In truth, he said, it’s often because the people who choose what coverage exists are employers, and fertility services is the type of coverage that can lead employees to miss more work, not less.
But, these days, more companies—including big ones like Tesla—are covering fertility treatment, Foulk said, “because they realize it’s not right to not cover it. Building a family is not elective. It’s essential for most of us. It’s a very important part of life.
“And with Invocell, the hope is that we can minimize some of that extra work, so that it becomes cheaper—it becomes more cost effective for the patient,” he said.
Foulk said he’s been using Invocell in his Salt Lake City and Las Vegas practices for almost nine months now and has been pleased with several resulting pregnancies.
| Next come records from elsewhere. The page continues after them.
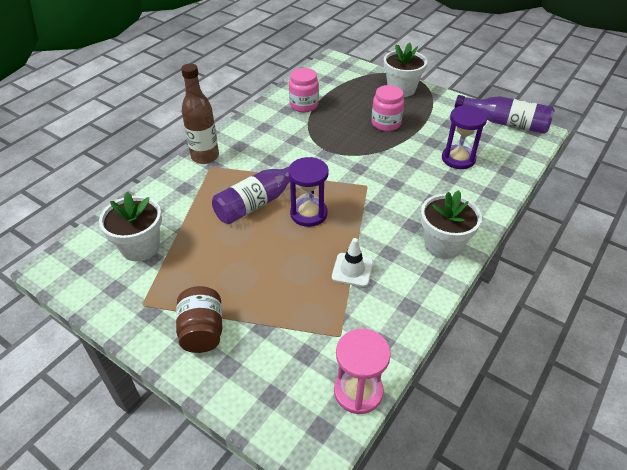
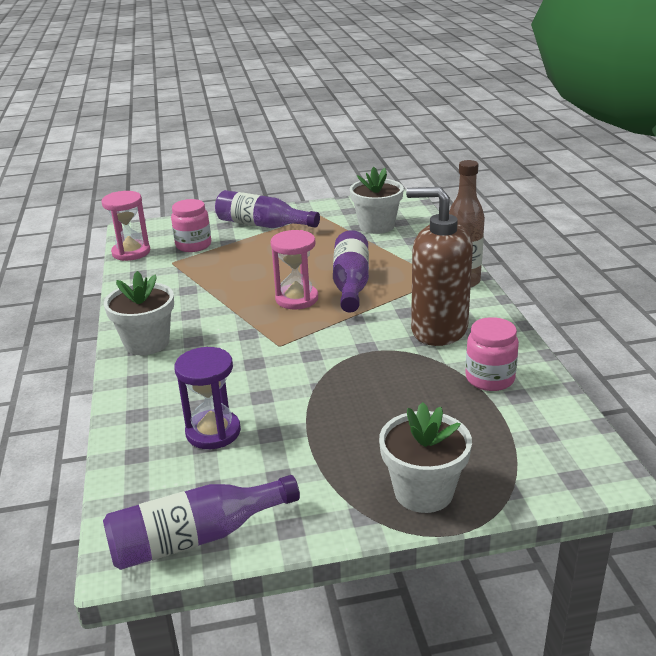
camera: 135 degrees right, 15 degrees down
brown jar [176,286,222,353] -> purple bottle [215,190,320,228]
purple hourglass [288,157,329,227] -> pink hourglass [271,230,318,309]
white traffic cone [332,238,373,287] -> none
pink jar [371,85,404,131] -> pink jar moved to [171,199,211,252]
none -> brown soap dispenser [406,187,473,346]

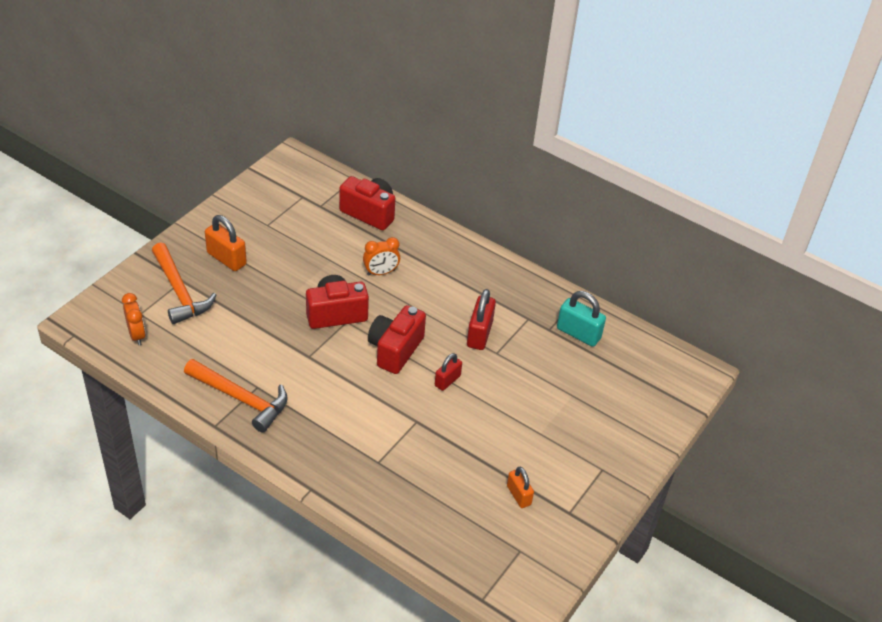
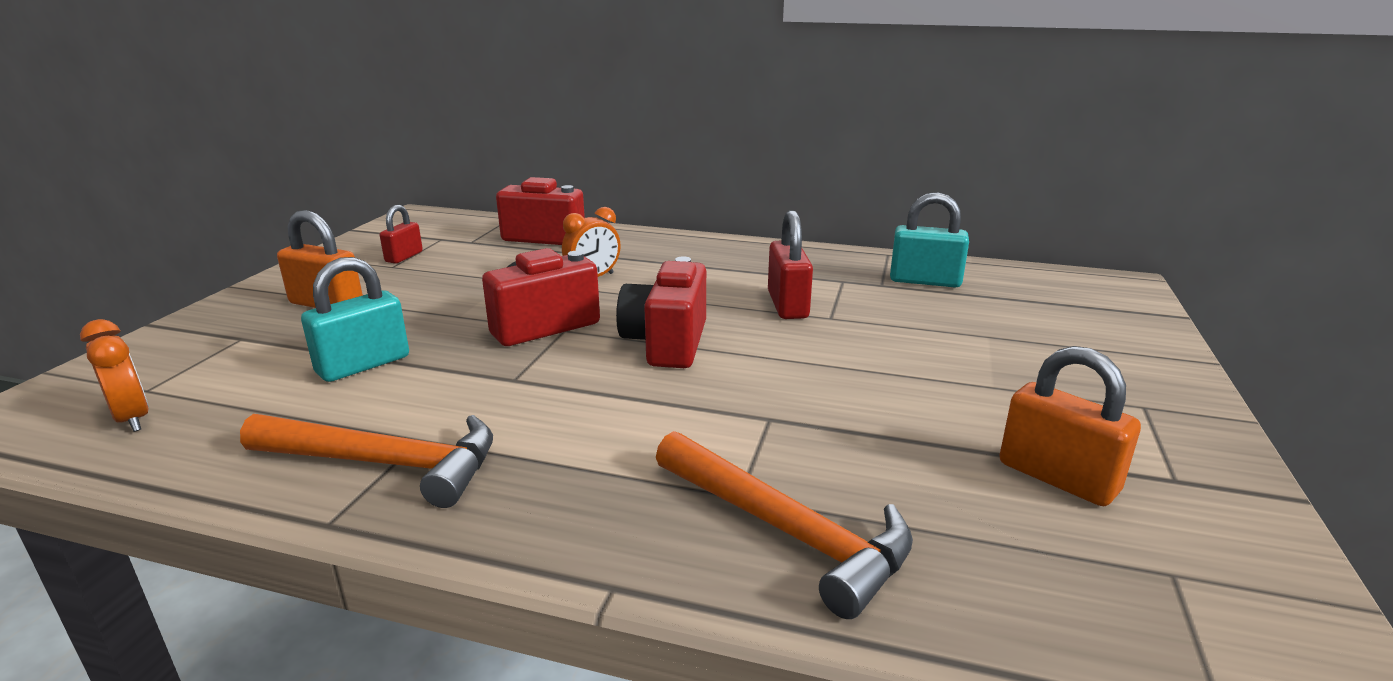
camera: 15 degrees left, 20 degrees down
orange hammer [152,243,216,324] -> orange hammer moved to [656,431,913,619]
red padlock [435,353,462,391] -> red padlock moved to [380,205,423,264]
orange padlock [507,467,534,508] -> orange padlock [1000,346,1141,506], size x1.57
none -> turquoise padlock [301,257,409,382]

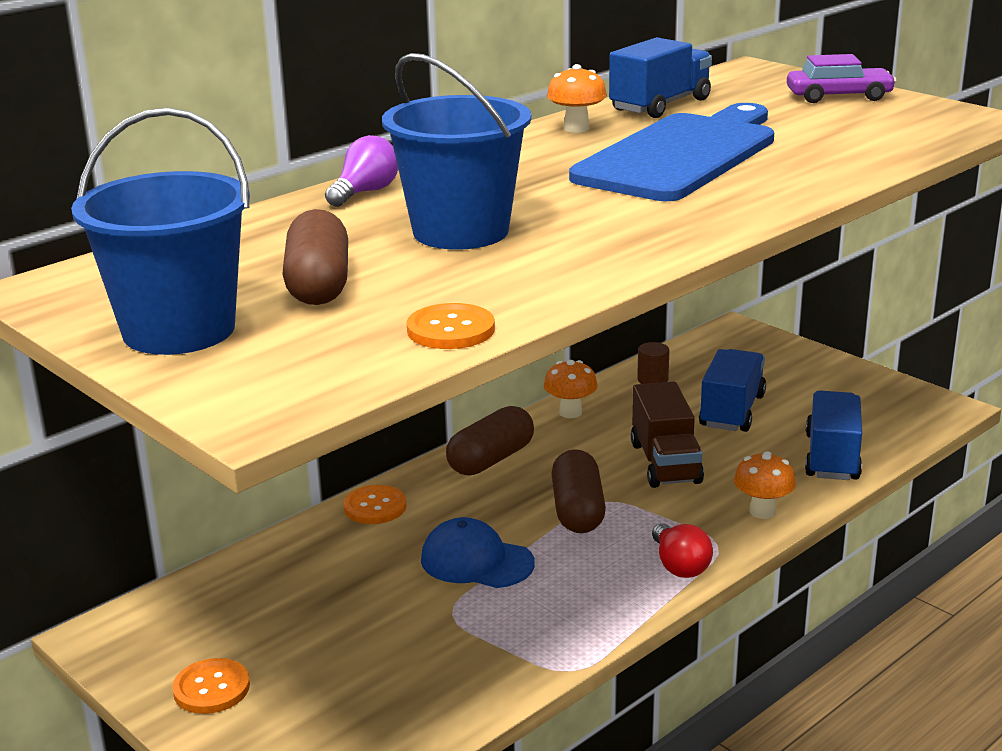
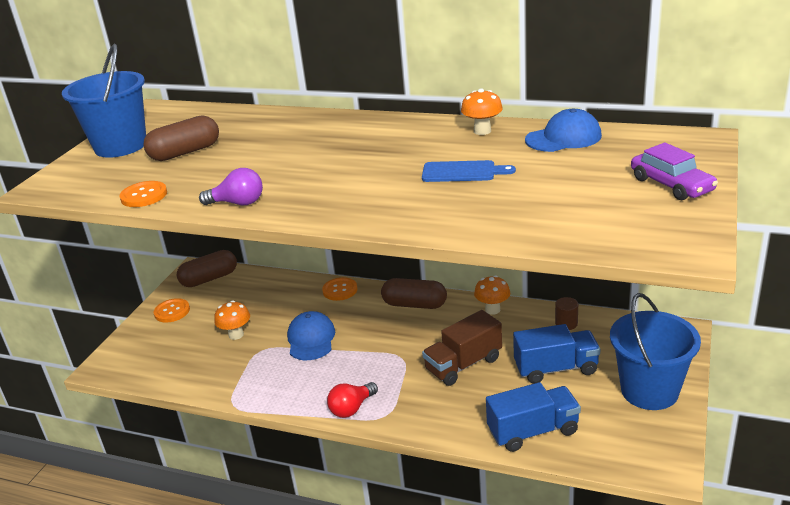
camera: 65 degrees right, 5 degrees up
purple light bulb [325,135,398,207] -> purple light bulb moved to [199,168,263,205]
blue bucket [382,53,532,250] -> blue bucket moved to [610,293,701,410]
brown capsule [551,449,606,533] -> brown capsule moved to [177,250,237,287]
blue cutting board [569,103,774,201] -> blue cutting board [422,160,516,182], size x0.44
blue truck [609,37,712,118] -> blue cap [525,108,602,152]
orange mushroom [734,451,796,519] -> orange mushroom moved to [214,301,250,340]

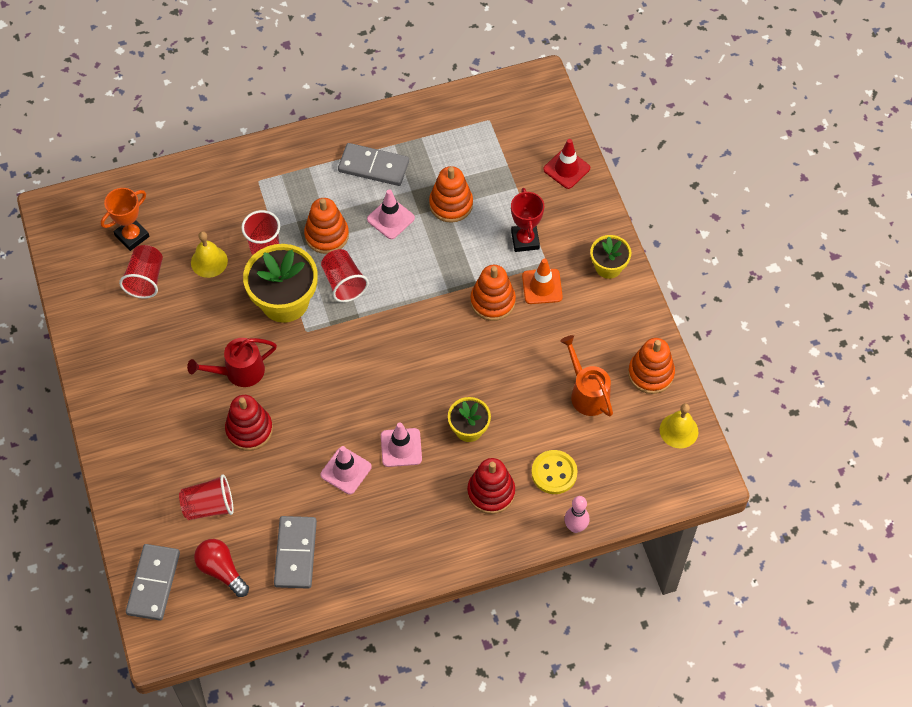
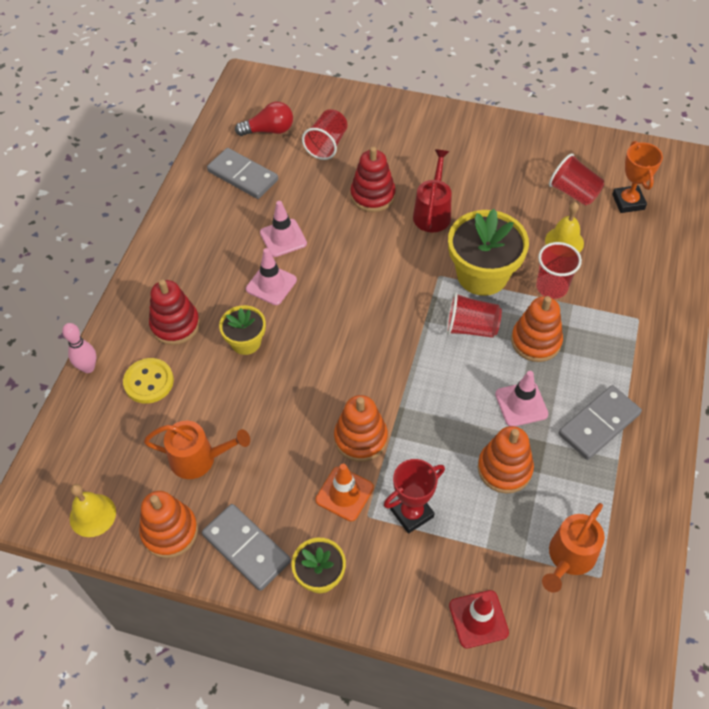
camera: 125 degrees right, 5 degrees down
grey domino [126,544,180,621] -> grey domino moved to [202,504,291,591]
red trophy [511,188,544,252] -> red trophy turned 60 degrees counterclockwise [384,459,445,534]
none -> orange watering can [542,503,605,593]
It’s a great, and possibly cheaper, option, he said—for the right type of patient, which isn’t everyone.
Facts of life
“The most ideal candidates, I’ve learned, are young women—young meaning women that have a good ovary reserve, and that’s just a measure of how many eggs they have left—who have tubal issues,” Foulk said. “Their Fallopian tubes don’t work well. What IVF is for, essentially, is to bypass what normally happens in the Fallopian tube. And normally fertilization happens in the distal Fallopian tube.”
In cases where a couples’ problems are different—say if sperm are unable to fertilize eggs on their own—Invocell is not a viable solution and different forms of IVF need to be considered.
“But it still gives us an alternative for a lot of folks that could otherwise not be able to afford it or just want a more natural way to let the process unfold,” Foulk said. “It’s very good for a group of people—and it’s usually the younger folks that tend to be struggling more financially. They’re not as set in there jobs and such, and those are the ones it helps most. So it’s directed toward those that need it the most.”
In his centers where Invocell has been deployed, Foulk said the resulting embryos—and pregnancies—have been encouraging.
“What’s remarkable is that the embryo quality you see from the Invocell often is better than what you’d see if it was grown in vitro, in artificial conditions—which kind of makes sense, right? We’re never going to be as good as mother nature.”